■ **Exercise requirements**
1. In the forum thread about nls() curve fitting, which algorithm gave a fitted curve with a peak near the second x,y-point?
2. Turn everything in the records from the line containing "name author: Sw." down to the line containing "state / province: El Quiché" into a two-column CSV with the headers field and value. Give one row per line, put each part in its own quoted field, and change any line breaks to spaces.

■ **Text excerpt**

Re: [R] nls(): Levenberg-Marquardt, Gauss-Newton, plinear - PI curve fitting

From: Gabor Grothendieck <ggrothendieck_at_gmail.com>
Date: Tue 21 Jun 2005 - 21:12:44 EST

On 6/21/05, Gabor Grothendieck <ggrothendieck@gmail.com> wrote:
> On 6/21/05, Christfried Kunath <mailpuls@gmx.net> wrote:
> > Hello,
> >
> > i have a problem with the function nls().
> >
> > This are my data in "k":
> > V1 V2
> > [1,] 0 0.367
> > [2,] 85 0.296
> > [3,] 122 0.260
> > [4,] 192 0.244
> > [5,] 275 0.175
> > [6,] 421 0.140
> > [7,] 603 0.093
> > [8,] 831 0.068
> > [9,] 1140 0.043
> >
> > With the nls()-function i want to fit following formula whereas a,b, and c
> > are variables: y~1/(a*x^2+b*x+c)
> >
> > With the standardalgorithm "Newton-Gauss" the fitted curve contain an peak
> > near the second x,y-point.

■ **Raw data**
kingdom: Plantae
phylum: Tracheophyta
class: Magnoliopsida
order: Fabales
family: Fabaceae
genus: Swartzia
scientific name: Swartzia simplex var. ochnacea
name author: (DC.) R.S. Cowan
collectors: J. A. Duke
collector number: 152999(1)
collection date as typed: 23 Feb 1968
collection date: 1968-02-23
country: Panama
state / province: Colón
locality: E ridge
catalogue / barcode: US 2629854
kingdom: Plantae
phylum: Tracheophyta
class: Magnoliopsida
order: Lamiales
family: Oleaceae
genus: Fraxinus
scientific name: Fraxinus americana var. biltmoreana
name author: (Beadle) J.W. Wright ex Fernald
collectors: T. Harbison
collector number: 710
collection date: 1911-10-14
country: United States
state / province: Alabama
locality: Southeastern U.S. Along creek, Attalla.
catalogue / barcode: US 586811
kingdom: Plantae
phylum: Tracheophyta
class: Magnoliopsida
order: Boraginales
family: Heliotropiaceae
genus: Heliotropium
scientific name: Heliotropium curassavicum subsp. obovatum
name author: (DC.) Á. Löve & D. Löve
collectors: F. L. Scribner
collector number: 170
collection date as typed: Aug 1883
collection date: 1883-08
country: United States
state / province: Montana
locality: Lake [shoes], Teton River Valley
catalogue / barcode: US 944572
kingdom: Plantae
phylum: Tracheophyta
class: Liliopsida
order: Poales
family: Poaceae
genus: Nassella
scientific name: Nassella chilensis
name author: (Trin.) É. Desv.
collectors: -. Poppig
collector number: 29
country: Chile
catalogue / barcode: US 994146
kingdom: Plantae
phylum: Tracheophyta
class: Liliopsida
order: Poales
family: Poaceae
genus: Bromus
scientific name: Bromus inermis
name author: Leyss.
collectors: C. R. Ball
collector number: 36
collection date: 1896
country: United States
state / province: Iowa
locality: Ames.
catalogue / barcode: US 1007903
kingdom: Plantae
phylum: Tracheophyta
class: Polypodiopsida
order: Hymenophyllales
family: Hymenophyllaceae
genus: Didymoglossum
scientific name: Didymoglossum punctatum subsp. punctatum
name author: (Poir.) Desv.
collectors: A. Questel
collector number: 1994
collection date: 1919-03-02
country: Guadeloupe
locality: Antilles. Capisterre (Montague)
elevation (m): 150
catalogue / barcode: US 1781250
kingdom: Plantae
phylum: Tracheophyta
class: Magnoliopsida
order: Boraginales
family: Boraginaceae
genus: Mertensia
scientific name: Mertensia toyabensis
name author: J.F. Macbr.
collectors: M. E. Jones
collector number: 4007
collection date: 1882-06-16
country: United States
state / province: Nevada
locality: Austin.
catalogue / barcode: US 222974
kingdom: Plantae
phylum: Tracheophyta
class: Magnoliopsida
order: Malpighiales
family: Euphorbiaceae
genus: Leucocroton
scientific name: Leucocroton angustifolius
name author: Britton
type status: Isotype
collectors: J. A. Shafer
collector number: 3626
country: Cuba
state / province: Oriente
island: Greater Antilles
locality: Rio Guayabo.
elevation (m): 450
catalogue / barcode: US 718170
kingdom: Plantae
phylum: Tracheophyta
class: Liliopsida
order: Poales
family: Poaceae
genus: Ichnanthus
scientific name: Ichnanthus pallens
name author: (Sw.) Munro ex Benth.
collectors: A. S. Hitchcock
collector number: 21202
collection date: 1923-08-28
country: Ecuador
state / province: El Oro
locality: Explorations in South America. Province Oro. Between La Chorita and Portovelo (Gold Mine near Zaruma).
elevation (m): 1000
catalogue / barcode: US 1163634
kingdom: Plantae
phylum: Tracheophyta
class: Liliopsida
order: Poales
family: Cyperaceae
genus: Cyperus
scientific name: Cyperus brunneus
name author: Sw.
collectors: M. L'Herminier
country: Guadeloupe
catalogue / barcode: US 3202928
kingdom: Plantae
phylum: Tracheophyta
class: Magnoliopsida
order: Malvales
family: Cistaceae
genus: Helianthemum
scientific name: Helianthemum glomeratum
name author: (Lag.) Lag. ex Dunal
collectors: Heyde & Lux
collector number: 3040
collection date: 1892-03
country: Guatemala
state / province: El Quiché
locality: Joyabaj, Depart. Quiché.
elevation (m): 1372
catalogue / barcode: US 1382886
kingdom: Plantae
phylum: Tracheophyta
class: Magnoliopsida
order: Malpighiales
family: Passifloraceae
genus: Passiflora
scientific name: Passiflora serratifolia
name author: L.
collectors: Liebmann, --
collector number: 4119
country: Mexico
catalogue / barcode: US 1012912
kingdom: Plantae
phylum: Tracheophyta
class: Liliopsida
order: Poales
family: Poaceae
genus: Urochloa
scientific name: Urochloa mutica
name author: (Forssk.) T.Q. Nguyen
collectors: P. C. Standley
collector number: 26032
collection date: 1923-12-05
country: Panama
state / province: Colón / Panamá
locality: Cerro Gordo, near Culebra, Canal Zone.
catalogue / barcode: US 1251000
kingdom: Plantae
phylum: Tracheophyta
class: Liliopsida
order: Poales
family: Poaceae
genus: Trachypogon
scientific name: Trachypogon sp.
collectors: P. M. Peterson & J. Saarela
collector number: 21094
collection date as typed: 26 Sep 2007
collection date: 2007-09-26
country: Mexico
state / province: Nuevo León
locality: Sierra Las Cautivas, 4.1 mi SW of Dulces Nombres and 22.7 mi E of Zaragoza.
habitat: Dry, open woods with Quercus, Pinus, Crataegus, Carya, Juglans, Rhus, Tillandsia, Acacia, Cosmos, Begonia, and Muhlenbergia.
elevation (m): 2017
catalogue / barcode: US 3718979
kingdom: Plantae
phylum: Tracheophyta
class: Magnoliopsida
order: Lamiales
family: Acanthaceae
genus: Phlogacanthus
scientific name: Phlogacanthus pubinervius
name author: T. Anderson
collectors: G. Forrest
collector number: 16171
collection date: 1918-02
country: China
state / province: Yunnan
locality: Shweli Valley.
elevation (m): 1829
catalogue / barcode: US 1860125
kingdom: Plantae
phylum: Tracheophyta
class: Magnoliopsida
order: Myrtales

■ **The answers**
1. The standard algorithm, "Newton-Gauss."

2.
field,value
"name author:","Sw."
"collectors:","M. L'Herminier"
"country:","Guadeloupe"
"catalogue / barcode:","US 3202928"
"kingdom:","Plantae"
"phylum:","Tracheophyta"
"class:","Magnoliopsida"
"order:","Malvales"
"family:","Cistaceae"
"genus:","Helianthemum"
"scientific name:","Helianthemum glomeratum"
"name author:","(Lag.) Lag. ex Dunal"
"collectors:","Heyde & Lux"
"collector number:","3040"
"collection date:","1892-03"
"country:","Guatemala"
"state / province:","El Quiché"